- _SUPPLIED RECORDS_:
'''
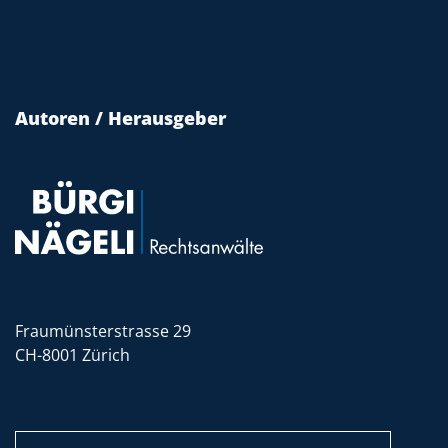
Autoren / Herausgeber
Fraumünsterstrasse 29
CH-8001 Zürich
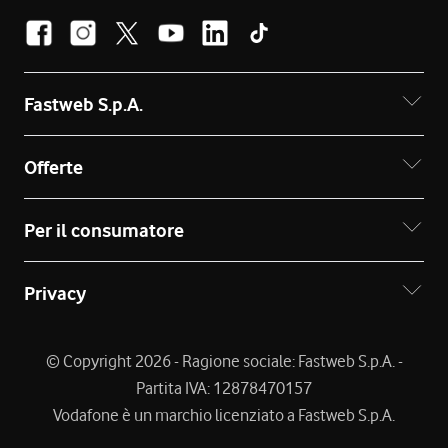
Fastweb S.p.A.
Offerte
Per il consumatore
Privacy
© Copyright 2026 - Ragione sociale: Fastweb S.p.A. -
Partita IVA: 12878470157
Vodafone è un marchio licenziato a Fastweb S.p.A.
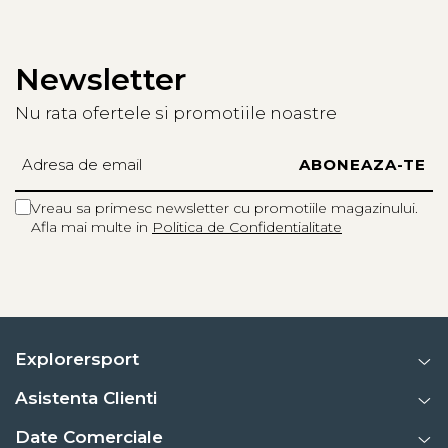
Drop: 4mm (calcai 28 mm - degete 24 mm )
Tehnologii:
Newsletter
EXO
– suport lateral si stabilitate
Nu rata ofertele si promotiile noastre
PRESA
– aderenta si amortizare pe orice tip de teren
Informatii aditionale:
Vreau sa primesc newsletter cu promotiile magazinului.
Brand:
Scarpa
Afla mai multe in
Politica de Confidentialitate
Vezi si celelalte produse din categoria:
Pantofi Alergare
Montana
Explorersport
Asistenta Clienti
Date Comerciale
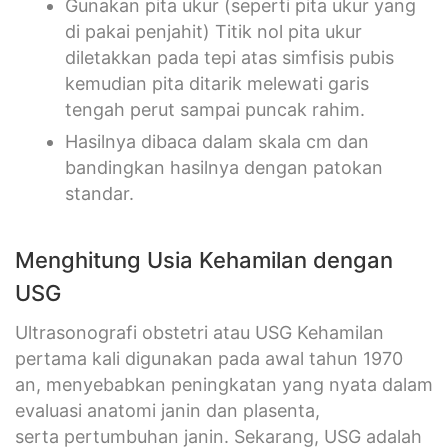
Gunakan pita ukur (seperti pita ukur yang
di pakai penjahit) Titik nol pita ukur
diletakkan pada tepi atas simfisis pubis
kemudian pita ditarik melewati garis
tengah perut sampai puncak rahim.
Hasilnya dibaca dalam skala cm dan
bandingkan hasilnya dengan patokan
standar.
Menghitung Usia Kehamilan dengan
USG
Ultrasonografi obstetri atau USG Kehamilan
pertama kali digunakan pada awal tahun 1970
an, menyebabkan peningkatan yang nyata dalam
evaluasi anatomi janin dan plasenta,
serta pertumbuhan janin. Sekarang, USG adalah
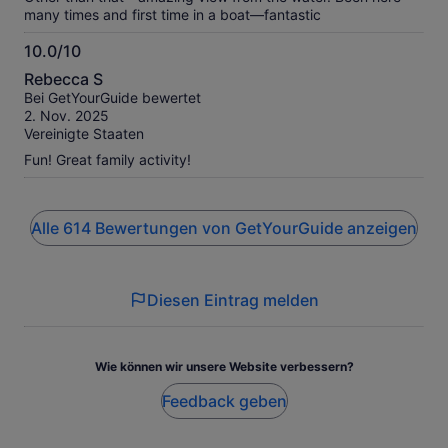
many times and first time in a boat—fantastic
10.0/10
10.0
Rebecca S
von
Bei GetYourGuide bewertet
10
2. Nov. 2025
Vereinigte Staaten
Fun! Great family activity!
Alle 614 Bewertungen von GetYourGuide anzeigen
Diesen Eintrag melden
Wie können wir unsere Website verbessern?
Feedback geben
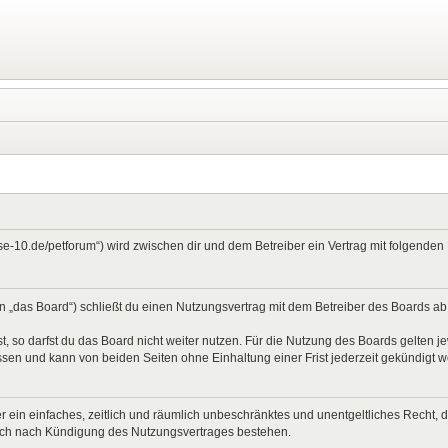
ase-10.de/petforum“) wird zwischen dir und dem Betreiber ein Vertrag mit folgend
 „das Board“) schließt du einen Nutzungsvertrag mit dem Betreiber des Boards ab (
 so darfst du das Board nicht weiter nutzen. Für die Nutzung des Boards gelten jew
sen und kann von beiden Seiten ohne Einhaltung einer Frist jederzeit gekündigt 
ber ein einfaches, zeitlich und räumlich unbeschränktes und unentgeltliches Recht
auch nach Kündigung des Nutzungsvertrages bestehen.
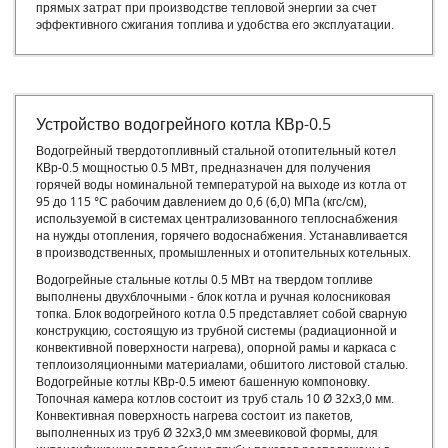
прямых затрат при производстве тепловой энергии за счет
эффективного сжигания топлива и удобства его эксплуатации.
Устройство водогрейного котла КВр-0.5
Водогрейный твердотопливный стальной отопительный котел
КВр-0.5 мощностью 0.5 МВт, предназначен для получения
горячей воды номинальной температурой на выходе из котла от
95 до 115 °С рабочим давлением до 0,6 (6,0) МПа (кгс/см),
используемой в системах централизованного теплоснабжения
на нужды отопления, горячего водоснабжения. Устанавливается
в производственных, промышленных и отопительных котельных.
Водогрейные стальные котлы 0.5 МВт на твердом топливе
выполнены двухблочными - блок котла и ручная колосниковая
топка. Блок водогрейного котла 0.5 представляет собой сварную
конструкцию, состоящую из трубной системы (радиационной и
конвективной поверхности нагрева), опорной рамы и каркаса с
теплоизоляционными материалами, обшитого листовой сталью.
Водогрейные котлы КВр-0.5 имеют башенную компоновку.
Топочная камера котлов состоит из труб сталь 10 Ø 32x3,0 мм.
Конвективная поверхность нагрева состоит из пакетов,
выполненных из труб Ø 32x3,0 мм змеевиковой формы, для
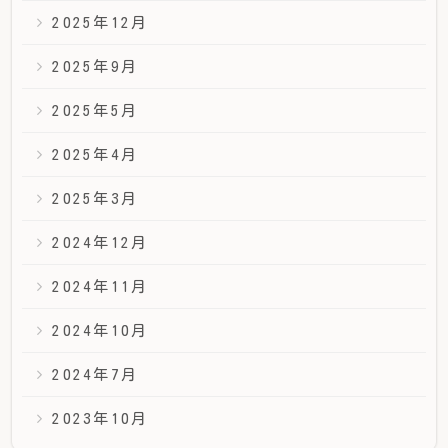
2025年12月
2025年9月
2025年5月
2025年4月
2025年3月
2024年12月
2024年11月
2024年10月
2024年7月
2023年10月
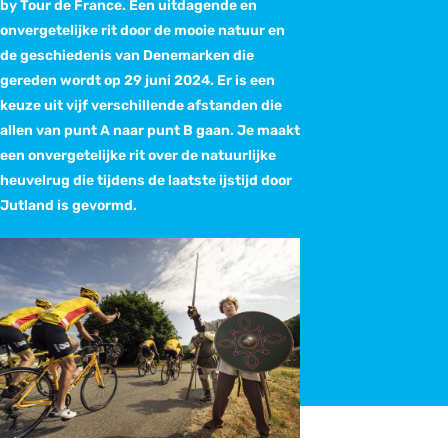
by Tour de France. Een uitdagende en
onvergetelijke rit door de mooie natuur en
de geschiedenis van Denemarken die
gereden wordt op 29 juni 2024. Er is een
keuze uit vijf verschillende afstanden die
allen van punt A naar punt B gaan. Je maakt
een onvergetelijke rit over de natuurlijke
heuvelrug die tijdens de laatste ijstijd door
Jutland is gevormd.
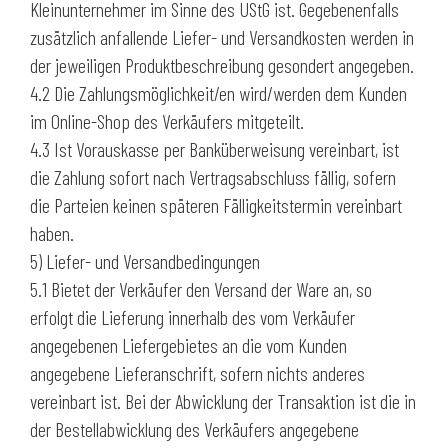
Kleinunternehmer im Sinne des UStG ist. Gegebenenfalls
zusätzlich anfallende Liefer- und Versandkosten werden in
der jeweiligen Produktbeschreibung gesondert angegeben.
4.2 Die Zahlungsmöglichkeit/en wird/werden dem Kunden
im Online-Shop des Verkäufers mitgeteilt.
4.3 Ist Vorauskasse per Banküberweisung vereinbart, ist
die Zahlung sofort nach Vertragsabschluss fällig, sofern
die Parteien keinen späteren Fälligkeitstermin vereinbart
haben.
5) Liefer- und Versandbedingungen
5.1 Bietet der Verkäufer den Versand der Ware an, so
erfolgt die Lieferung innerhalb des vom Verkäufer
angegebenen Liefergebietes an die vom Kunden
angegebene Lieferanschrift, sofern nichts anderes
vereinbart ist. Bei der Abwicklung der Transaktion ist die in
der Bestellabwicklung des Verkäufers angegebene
'''
'''
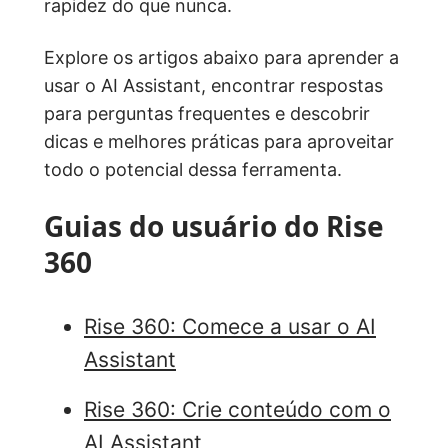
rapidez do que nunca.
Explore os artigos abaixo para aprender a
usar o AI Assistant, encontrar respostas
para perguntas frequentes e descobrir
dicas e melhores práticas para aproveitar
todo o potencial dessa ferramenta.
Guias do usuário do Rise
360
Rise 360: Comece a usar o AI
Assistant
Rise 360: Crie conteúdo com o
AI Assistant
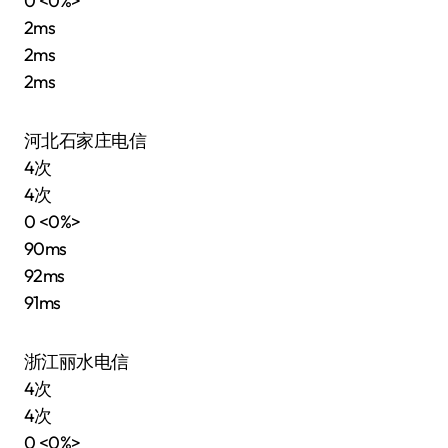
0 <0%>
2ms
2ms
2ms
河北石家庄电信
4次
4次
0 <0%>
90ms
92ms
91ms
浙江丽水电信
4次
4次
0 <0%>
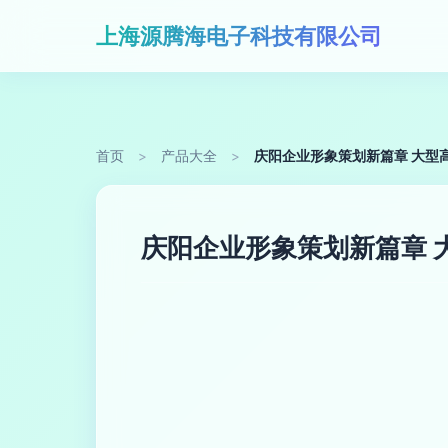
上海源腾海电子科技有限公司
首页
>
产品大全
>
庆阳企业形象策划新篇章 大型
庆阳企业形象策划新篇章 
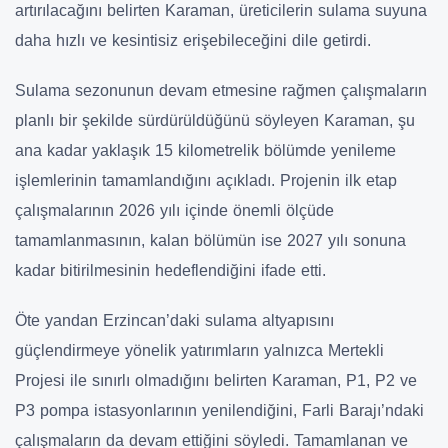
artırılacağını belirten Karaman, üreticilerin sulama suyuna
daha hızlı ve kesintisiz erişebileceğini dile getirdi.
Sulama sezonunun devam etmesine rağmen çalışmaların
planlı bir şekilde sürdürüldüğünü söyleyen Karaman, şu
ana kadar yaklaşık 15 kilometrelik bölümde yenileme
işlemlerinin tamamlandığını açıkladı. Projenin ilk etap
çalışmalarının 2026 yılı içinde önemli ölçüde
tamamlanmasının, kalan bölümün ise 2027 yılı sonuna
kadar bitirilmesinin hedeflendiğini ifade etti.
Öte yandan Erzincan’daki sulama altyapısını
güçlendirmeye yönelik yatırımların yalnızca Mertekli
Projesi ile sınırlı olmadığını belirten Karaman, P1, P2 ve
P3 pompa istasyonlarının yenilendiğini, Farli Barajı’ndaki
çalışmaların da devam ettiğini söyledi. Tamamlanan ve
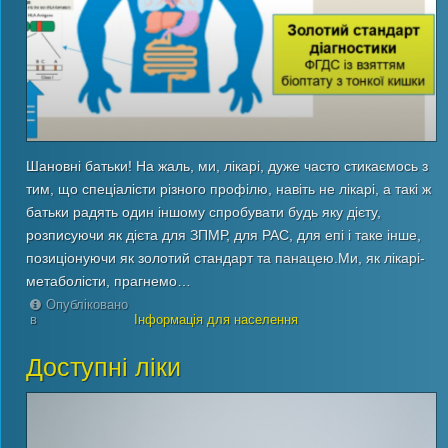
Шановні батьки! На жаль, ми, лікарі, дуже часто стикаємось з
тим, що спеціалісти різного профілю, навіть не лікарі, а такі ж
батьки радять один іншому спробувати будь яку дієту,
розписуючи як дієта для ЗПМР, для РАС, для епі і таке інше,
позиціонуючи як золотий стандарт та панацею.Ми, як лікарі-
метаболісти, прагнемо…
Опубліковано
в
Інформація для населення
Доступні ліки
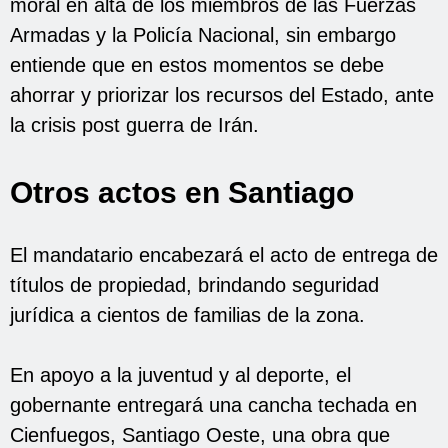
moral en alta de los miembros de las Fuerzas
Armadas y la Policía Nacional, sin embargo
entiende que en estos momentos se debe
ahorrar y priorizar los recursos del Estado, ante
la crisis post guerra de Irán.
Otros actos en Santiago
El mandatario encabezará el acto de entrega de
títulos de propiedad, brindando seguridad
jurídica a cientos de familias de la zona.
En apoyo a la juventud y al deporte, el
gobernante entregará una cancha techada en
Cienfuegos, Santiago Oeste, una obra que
'''
'''
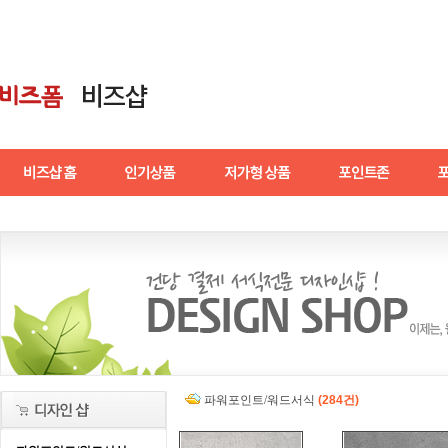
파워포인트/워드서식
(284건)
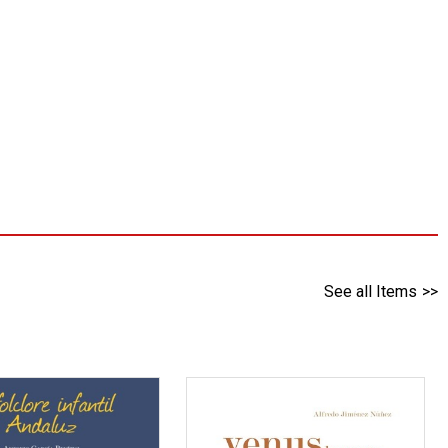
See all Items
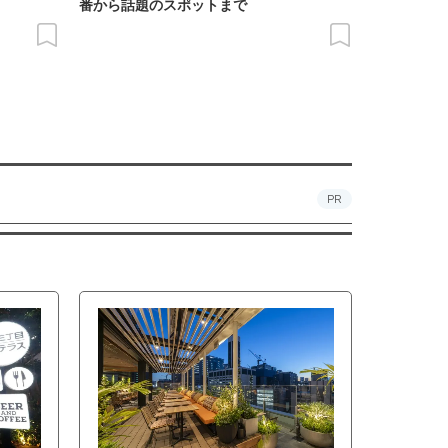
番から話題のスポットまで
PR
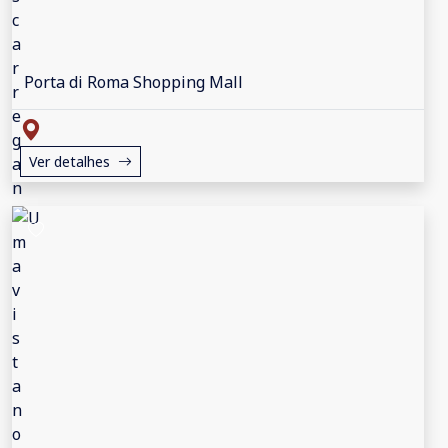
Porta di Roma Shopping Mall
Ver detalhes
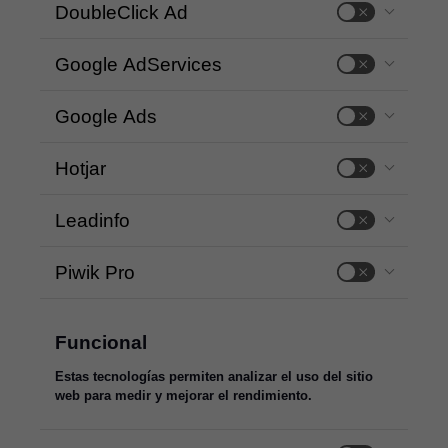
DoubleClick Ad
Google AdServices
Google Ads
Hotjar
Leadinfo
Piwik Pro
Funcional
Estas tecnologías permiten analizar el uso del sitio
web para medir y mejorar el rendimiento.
'''
- _TASK DIRECTIONS_:
Copy every line from the entries that contains the word "promotiile".

- _ANSWER TO THIS TASK_:
Nu rata ofertele si promotiile noastre
Vreau sa primesc newsletter cu promotiile magazinului.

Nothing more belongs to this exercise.